We might ask a larger question: where do ethnic tabus fit into philosophy? Everyone who takes the Eucharist hears the words “Take this bread and eat it. This is my body which is broken for you. Do this so that you will remember me. This is my blood of the covenant, which is poured out for many for the forgiveness of sins.”
Symbolic cannibalism lies at the heart of Christianity. The Catholic Church demanded the faithful believe in the doctrine of transubstantiation: not the symbolic body and blood of Our Lord, but the literal stuff.
Many cultures, I’d say most cultures have a formal prayer for the death of an animal killed for food. I’m not sure cannibalism violates the Categorical Imperative. Insofar as cannibalism isn’t disrespectful of the person being eaten, I say no harm no foul. The stranded people aboard Uruguayan Air Force Flight 571 survived by eating their fellow passengers. The survivors rationalised their decision by comparing it to the Eucharist.
@BlaiseP — Exactly. I agree with both of your main points. It is always the attitude with which an act is undertaken that determines its morality w/r/t the moral agent in question.
Mom’s Atheist Cousin used to poke fun at Catholics for being both cannibals and vampires.
Is there any record of what the Aztecs et al thought of their Eucharist-eating conquistadors’ communion practice? Did they see *that* practice as barbaric, despite their own, shall we say, ‘colorful’ religious practices?
I always thought it would be a great line for a movie conquistador villain to tell the people he was about to subjugate/wipe out, “You sacrifice your enemies to your gods; but we eat our god – if we do *that*, just imagine what we’ll do to you.”
I imagine the right actor could make a line like that, right terrifying.
“I won’t eat people
Eating people is wrong!”
“Communist!”
Cannibalism doesn’t necessarily involve eating people who would not have wished to be eaten. There’s a great book, Courtship Rite where cannibalism is the norm, and people look forward to sharing their parts when they die (and they get tattooed so their skin makes more interesting leather).
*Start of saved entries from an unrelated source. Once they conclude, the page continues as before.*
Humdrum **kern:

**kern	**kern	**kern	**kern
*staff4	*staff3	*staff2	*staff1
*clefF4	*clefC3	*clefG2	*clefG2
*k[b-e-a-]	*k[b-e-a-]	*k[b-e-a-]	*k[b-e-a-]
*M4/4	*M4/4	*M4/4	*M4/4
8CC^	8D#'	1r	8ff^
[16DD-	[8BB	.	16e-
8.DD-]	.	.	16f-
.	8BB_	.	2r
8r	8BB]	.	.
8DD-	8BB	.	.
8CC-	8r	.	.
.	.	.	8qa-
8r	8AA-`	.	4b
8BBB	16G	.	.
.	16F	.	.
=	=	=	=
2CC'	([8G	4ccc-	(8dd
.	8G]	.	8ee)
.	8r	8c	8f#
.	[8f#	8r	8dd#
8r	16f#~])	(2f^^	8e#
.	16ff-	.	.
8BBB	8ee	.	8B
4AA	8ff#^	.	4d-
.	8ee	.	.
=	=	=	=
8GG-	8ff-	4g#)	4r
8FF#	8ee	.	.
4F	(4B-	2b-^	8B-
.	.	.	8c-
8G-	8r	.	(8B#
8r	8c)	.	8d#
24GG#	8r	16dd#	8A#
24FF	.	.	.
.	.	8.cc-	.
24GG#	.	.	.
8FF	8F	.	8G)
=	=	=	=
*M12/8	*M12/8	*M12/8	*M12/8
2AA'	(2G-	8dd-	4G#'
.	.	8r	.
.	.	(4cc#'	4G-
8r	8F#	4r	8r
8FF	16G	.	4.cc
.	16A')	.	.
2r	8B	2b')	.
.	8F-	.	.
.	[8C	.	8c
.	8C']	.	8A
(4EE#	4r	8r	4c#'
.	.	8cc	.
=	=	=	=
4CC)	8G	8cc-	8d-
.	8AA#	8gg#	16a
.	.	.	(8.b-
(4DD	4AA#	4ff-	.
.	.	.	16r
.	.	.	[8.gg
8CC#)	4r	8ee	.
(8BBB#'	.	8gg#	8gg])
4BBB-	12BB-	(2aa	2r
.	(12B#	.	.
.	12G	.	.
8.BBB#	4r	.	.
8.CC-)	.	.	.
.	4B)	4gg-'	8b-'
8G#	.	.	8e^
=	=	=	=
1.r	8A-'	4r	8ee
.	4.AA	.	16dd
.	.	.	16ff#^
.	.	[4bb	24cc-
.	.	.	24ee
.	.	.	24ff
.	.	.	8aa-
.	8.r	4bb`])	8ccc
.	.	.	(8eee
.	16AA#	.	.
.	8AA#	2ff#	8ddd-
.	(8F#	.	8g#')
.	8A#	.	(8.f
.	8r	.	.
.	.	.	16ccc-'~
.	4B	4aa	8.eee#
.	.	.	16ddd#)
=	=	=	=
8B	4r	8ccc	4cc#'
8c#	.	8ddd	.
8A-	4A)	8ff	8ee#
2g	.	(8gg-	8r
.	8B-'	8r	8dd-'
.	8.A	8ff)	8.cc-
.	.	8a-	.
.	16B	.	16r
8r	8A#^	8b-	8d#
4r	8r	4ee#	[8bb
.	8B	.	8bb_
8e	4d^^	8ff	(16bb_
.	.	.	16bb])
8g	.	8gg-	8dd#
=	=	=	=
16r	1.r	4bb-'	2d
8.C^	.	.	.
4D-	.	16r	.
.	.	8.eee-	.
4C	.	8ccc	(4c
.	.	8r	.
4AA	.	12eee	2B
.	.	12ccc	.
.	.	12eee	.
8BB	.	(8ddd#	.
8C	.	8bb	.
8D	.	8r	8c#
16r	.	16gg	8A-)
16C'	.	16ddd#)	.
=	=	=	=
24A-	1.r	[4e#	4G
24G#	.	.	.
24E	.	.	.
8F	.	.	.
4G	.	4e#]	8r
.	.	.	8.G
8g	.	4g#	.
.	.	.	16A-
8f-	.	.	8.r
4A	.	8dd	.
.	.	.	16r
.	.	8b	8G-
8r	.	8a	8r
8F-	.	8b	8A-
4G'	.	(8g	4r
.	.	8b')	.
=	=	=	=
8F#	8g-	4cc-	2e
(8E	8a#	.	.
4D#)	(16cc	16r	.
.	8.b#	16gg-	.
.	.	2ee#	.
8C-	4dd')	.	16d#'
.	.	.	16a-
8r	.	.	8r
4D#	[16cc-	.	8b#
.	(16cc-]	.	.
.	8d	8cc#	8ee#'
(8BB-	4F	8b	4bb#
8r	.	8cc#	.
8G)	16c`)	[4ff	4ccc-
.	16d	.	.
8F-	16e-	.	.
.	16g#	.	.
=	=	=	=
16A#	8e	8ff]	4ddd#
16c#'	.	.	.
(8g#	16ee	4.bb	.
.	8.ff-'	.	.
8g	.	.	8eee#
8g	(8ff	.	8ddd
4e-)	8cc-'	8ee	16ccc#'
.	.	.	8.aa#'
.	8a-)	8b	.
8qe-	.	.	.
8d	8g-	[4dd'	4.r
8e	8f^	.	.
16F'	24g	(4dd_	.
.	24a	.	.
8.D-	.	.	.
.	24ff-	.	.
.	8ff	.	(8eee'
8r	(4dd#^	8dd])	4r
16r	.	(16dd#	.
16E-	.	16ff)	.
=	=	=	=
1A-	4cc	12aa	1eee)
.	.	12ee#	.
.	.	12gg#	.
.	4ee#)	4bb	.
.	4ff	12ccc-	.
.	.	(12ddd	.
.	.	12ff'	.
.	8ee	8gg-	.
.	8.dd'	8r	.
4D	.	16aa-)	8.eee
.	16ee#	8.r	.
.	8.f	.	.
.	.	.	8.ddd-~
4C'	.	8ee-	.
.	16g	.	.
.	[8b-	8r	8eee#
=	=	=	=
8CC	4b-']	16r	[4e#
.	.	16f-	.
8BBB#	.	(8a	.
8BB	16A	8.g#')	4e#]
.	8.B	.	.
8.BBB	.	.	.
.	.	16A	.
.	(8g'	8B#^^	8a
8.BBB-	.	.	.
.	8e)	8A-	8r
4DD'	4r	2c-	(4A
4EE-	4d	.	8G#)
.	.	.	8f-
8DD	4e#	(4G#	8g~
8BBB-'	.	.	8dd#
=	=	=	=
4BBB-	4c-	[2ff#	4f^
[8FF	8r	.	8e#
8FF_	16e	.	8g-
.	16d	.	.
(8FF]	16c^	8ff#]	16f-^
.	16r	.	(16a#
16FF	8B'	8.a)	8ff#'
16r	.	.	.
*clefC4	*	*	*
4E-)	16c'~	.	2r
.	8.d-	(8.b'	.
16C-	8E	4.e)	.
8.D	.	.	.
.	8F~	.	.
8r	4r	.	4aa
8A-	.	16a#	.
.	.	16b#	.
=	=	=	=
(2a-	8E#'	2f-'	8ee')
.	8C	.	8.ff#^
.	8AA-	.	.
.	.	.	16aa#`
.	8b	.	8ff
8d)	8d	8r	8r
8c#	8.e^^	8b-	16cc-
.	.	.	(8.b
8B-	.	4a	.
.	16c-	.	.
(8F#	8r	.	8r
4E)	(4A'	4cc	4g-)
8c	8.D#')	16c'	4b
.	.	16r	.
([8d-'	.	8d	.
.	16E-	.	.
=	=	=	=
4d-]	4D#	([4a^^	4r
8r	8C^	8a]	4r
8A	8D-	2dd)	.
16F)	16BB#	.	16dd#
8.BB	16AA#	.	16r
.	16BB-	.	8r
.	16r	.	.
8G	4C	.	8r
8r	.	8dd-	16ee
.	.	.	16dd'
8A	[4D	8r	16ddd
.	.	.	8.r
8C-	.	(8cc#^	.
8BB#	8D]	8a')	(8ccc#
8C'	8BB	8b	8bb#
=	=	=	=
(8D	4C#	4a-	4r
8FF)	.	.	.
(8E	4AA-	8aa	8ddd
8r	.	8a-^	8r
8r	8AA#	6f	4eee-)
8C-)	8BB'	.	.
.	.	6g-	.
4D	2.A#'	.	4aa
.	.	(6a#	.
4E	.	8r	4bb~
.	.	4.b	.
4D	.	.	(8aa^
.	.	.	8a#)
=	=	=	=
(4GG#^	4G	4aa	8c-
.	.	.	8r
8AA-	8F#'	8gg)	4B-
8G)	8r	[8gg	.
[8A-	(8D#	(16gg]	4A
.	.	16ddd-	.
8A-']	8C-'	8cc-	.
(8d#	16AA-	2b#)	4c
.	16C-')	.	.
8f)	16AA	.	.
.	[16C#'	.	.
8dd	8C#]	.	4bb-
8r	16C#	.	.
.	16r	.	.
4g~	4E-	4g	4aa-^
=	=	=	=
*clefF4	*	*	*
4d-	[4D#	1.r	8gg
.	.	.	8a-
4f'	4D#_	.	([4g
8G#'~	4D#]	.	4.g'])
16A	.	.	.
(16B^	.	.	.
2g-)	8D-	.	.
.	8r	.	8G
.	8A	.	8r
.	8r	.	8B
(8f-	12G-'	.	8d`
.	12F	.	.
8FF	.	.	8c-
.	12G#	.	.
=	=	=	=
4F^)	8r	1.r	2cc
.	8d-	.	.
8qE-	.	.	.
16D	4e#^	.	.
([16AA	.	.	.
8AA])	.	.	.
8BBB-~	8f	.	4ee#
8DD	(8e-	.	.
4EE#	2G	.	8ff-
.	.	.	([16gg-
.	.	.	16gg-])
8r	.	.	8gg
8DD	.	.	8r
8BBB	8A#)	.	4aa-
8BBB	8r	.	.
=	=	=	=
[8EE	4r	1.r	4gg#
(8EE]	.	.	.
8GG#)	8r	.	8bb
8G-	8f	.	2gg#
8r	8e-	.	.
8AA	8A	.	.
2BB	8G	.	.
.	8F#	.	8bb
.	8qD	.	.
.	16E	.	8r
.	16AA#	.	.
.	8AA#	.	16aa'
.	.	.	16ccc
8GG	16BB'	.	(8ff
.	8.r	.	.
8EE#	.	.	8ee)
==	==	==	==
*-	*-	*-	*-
In this society, a person would have an easy time eating organic, since everyone else is as well. Also, there’s no separate “stock” — everyone goes into the soup.
In this society, cannibalism is moral, and not wanting to be et is not.
It is a good book. I could have done without the libertarian lectures, though.
Nevermore have I missed IOZ’s Foodie Friday.
This reminds me of the movie “Alive”. The survival of the fittest via cannibalism.